Seems like there's a cycle of infantilising going on- dad is doing stuff for his daughter that she should be more than capable of, and daughter is doing stuff for her bf (picking up forgotten items ffs?) that he should also be adult enough to do.

Do you work op? Does your dad pop by and do all your "complicated admin" there too?

SchadenfreudePersonified · 19/11/2019 16:08

You paid for it; you keep it.

If he is prepared to pay the associated costs (and you might want to bill for your father's time), then allow him to take possession of it ie sell it to him.

And then kick the lazy self-serving bastard into touch and give yourself the chance to meet a decent man.

CuriousaboutSamphire · 19/11/2019 16:11

Really? I'd have told her if she's grown up enough to be staying over at her boyfriends she's old enough to be applying for her own fucking parking permit. Then you might want to read OPs reason for asking her dad to do it for her!

I can easily see why she asked. I don't see why her BF thinks that entitles him to have the permit.
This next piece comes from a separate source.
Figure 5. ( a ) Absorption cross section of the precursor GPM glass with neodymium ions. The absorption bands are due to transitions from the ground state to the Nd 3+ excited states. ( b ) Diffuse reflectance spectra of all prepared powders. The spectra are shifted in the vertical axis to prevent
Dusty keep the permit in your car. Every time he asks for it might bring you nearer tp your head and heart making a joint decision!

I wish you well of him, for as long as you can bear him!

lizzzyyliveson · 19/11/2019 16:17

It would be interesting for you to tell him he can have the permit once he gives you the money for the two applications that your Dad paid for. I bet he won't put his hand in his pocket for it, though.

NearlyGranny · 19/11/2019 16:23

He wouldn't have the permit at all if left to his own devices. I think OP should keep it in her car. Nobody else did anything to obtain it. If it goes into the flat, I predict he will have misplaced it within days and OP will never see it again. We already know he forgets vital things for work and expects others to rescue him. I bet it's chaotic inside that flat.

I know the sort of permit and it can be displayed in any visitor's car. DS and his DP have one, but they keep it in one spot and can always put their hands on it whenever we or a friend turn up. Each house only gets one and you have to apply each year.

Good luck with keeping that going. 🙄

spacepyramid · 19/11/2019 16:23

You should give it to your Dad, he's the one who did all the work. I'm shocked that neither you nor your boyfriend were capable of doing it yourselves unless you have learning difficulties or are bone idle.

ThumbWitchesAbroad · 19/11/2019 16:27

I agree that you should keep the permit in your car.
Your dad applied for it, for your benefit, not for your boyfriend to take off you.
This is a way of him controlling you.

I see your posts about why you're staying with this man but at some point you need to re-evaluate why you think he is a friend - he sounds more like he's just taking advantage of your neediness of having someone.

Do not let that override your sense of self-preservation. I see your loneliness and you can bet he does too - but there are worse things than being alone, and being in a controlling abusive relationship is one of them.

Take care - hope your emotions tune up with your logical processing soon.